Revision comparison data
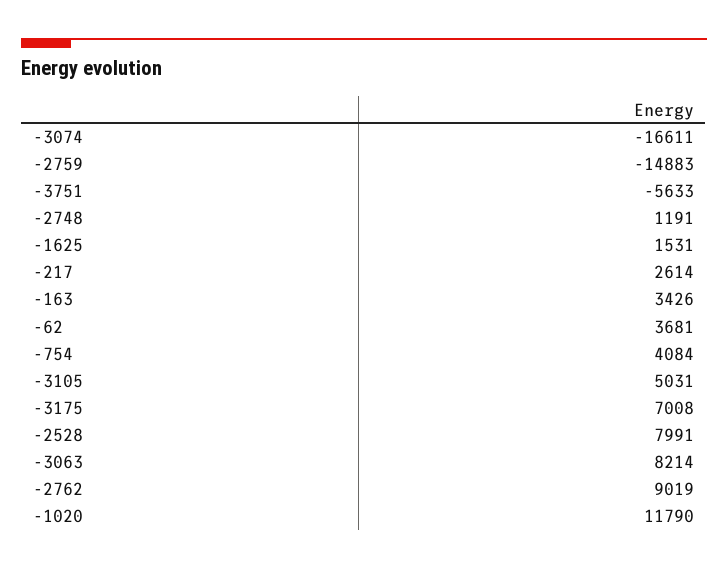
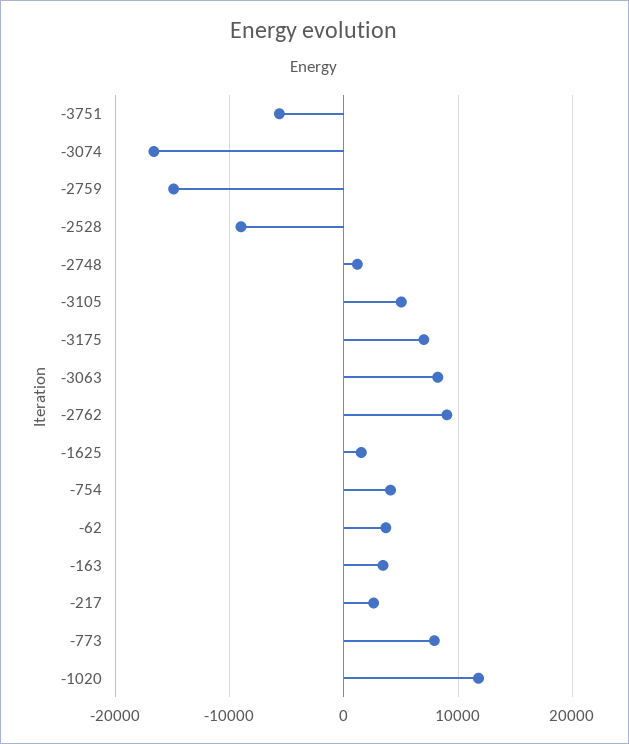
  {
    "-3074": -16611,
    "-2759": -14883,
    "-3751": -5633,
    "-2748": 1191,
    "-1625": 1531,
    "-217": 2614,
    "-163": 3426,
    "-62": 3681,
    "-754": 4084,
    "-3105": 5031,
    "-3175": 7008,
-   "-2528": 7991,
+   "-2528": -9000,
    "-3063": 8214,
    "-2762": 9019,
-   "-1020": 11790
+   "-1020": 11790,
+   "-773": 8000
  }

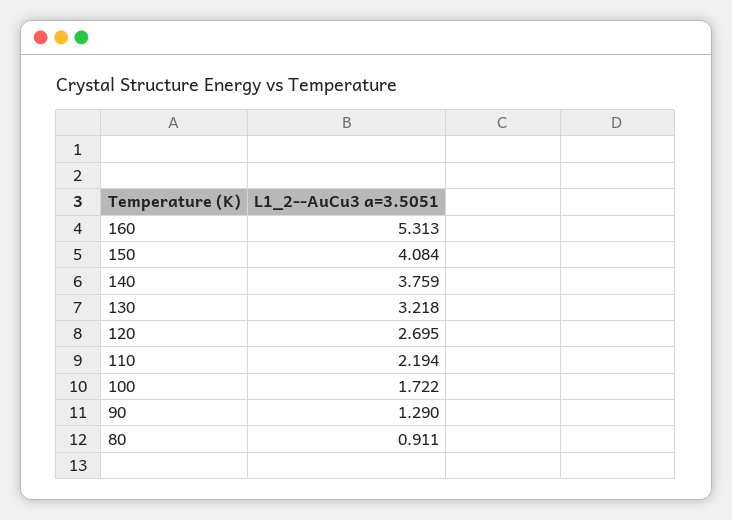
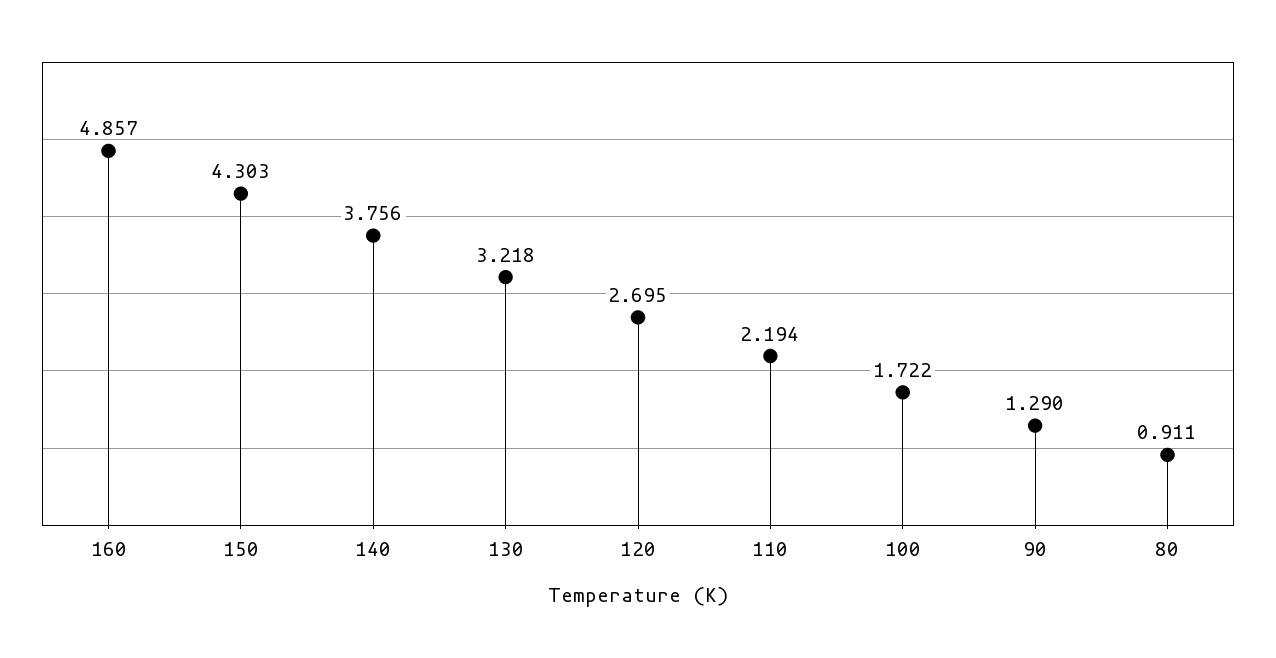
  {
-   "160": 5.313,
+   "160": 4.857,
-   "150": 4.084,
+   "150": 4.303,
-   "140": 3.759,
+   "140": 3.756,
    "130": 3.218,
    "120": 2.695,
    "110": 2.194,
    "100": 1.722,
    "90": 1.29,
    "80": 0.911
  }

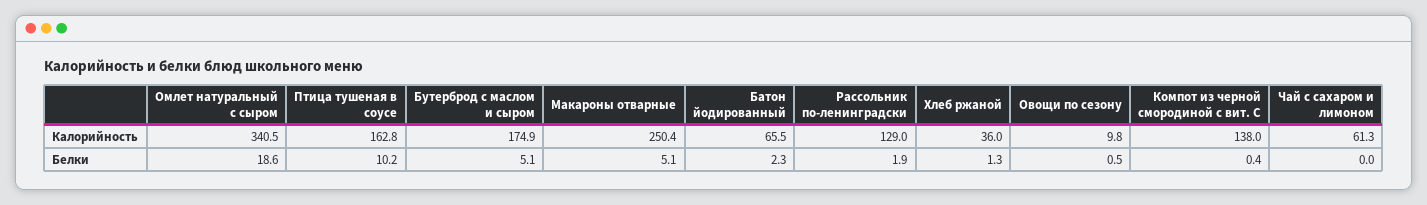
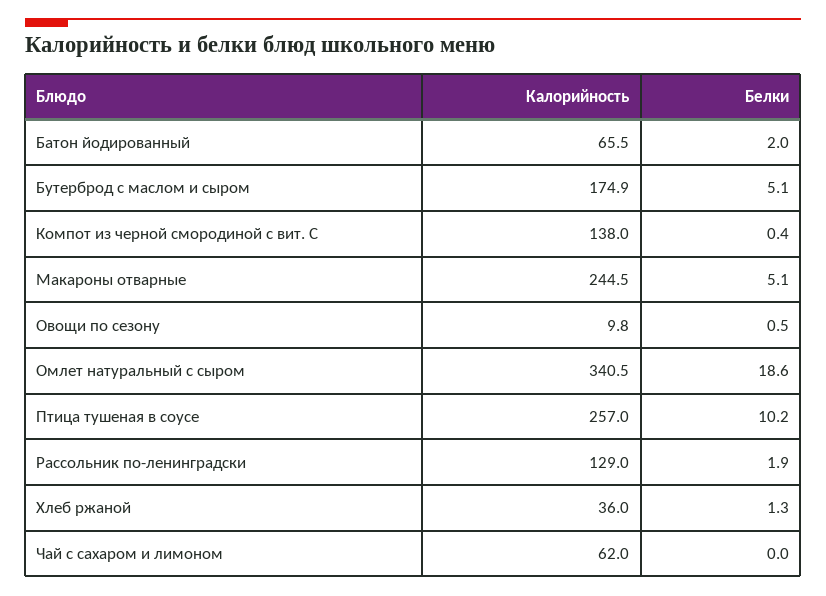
  {
    "Омлет натуральный с сыром": {
      "Калорийность": 340.5,
      "Белки": 18.6
    },
    "Птица тушеная в соусе": {
-     "Калорийность": 162.8,
+     "Калорийность": 257,
      "Белки": 10.2
    },
    "Бутерброд с маслом и сыром": {
      "Калорийность": 174.9,
      "Белки": 5.1
    },
    "Макароны отварные": {
-     "Калорийность": 250.4,
+     "Калорийность": 244.5,
      "Белки": 5.1
    },
    "Батон йодированный": {
      "Калорийность": 65.5,
-     "Белки": 2.3
+     "Белки": 2
    },
    "Рассольник по-ленинградски": {
      "Калорийность": 129,
      "Белки": 1.9
    },
    "Хлеб ржаной": {
      "Калорийность": 36,
      "Белки": 1.3
    },
    "Овощи по сезону": {
      "Калорийность": 9.8,
      "Белки": 0.5
    },
    "Компот из черной смородиной с вит. С": {
      "Калорийность": 138,
      "Белки": 0.4
    },
    "Чай с сахаром и лимоном": {
-     "Калорийность": 61.3,
+     "Калорийность": 62,
      "Белки": 0
    }
  }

### WORK TO BE COMPLETED
All entries must be output unchanged, with every picture omitted.

### WRITTEN RESPONSE
  {
    "-3074": -16611,
    "-2759": -14883,
    "-3751": -5633,
    "-2748": 1191,
    "-1625": 1531,
    "-217": 2614,
    "-163": 3426,
    "-62": 3681,
    "-754": 4084,
    "-3105": 5031,
    "-3175": 7008,
-   "-2528": 7991,
+   "-2528": -9000,
    "-3063": 8214,
    "-2762": 9019,
-   "-1020": 11790
+   "-1020": 11790,
+   "-773": 8000
  }

  {
-   "160": 5.313,
+   "160": 4.857,
-   "150": 4.084,
+   "150": 4.303,
-   "140": 3.759,
+   "140": 3.756,
    "130": 3.218,
    "120": 2.695,
    "110": 2.194,
    "100": 1.722,
    "90": 1.29,
    "80": 0.911
  }

  {
    "Омлет натуральный с сыром": {
      "Калорийность": 340.5,
      "Белки": 18.6
    },
    "Птица тушеная в соусе": {
-     "Калорийность": 162.8,
+     "Калорийность": 257,
      "Белки": 10.2
    },
    "Бутерброд с маслом и сыром": {
      "Калорийность": 174.9,
      "Белки": 5.1
    },
    "Макароны отварные": {
-     "Калорийность": 250.4,
+     "Калорийность": 244.5,
      "Белки": 5.1
    },
    "Батон йодированный": {
      "Калорийность": 65.5,
-     "Белки": 2.3
+     "Белки": 2
    },
    "Рассольник по-ленинградски": {
      "Калорийность": 129,
      "Белки": 1.9
    },
    "Хлеб ржаной": {
      "Калорийность": 36,
      "Белки": 1.3
    },
    "Овощи по сезону": {
      "Калорийность": 9.8,
      "Белки": 0.5
    },
    "Компот из черной смородиной с вит. С": {
      "Калорийность": 138,
      "Белки": 0.4
    },
    "Чай с сахаром и лимоном": {
-     "Калорийность": 61.3,
+     "Калорийность": 62,
      "Белки": 0
    }
  }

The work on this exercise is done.